- Teams: 4
- Premiers: Cananore 8th premiership
- Leading goalkicker: J. Brain (Cananore – 64 goals)

= 1926 TFL season =

45th season of the Tasmanian Australian National Football League

The 1926 TANFL season was the 45th season of the Tasmanian Football League (TFL), the highest-level senior Australian rules football competition in southern Tasmania.

Cananore won the TANFL premiership for the 8th time, defeating New Town in the grand final by 32 points.

==Ladder==
In 1926, the roster matches were to feature three rounds played for 2 premiership points per win, then three rounds played for 4 premiership points per win – a scheduled total of 18 matches. Then, if necessary, the club with the most or equal-most premiership points would play a grand final against the club with best win–loss record, if that record was equal or better than that of the premiership points leader, to determine the premiers.

After sixteen matches, the league opted to cancel Lefroy's and North Hobart's remaining two matches.
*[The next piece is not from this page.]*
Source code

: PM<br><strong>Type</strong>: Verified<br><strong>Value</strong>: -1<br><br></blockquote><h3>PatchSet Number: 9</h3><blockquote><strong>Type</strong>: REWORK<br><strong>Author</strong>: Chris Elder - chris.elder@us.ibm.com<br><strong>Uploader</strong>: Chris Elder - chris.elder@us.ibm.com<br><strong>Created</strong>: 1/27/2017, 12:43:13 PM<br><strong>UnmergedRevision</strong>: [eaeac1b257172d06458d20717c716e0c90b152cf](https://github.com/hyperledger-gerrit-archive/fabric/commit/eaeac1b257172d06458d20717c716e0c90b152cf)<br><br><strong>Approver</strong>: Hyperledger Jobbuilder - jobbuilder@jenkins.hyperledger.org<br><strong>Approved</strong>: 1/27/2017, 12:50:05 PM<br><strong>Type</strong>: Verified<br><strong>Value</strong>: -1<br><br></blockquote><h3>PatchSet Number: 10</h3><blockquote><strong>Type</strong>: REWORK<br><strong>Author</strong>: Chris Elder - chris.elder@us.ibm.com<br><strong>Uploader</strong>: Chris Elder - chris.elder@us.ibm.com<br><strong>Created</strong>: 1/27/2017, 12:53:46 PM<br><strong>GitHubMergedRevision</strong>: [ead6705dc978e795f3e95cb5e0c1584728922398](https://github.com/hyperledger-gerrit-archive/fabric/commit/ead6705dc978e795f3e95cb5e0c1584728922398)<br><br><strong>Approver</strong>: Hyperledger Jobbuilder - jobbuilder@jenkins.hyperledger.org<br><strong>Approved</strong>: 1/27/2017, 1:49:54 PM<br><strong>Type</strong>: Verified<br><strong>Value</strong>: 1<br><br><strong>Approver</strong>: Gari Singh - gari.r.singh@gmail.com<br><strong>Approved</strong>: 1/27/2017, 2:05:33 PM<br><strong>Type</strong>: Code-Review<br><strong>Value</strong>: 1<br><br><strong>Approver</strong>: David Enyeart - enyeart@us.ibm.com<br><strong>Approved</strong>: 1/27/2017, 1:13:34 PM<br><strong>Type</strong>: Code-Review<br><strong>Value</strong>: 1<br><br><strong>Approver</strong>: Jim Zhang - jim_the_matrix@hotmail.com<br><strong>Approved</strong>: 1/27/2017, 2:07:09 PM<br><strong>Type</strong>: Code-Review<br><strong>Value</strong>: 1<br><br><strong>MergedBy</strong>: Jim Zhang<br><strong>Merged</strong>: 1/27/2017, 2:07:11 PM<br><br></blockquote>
Then in the only remaining roster match, New Town 9.11 (65) defeated Cananore 7.16 (58) to tie the two clubs on points and force a grand final.

| Pos | Team | Pld | W | L | D | Pts | Qualification |
| 1 | Cananore (P) | 17 | 13 | 4 | 0 | 36 | Grand final |
| 2 | New Town | 17 | 11 | 6 | 0 | 36 |
| 3 | Lefroy | 16 | 5 | 11 | 0 | 12 |
| 4 | North Hobart | 16 | 4 | 12 | 0 | 12 |

Source:
 Rules for classification: 1) points; 2) percentage; 3) number of points for.
 (P) Premiers

==Awards==
- Cananore won the Tasmanian State Premiership, defeating Launceston (NTFA) on 16 October at York Park before a crowd of 7,000. After building a 38-point lead in the first quarter, Cananore managed only one more goal for the match, and ultimately Cananore 7.10 (52) defeated Launceston 5.20 (50) by two points.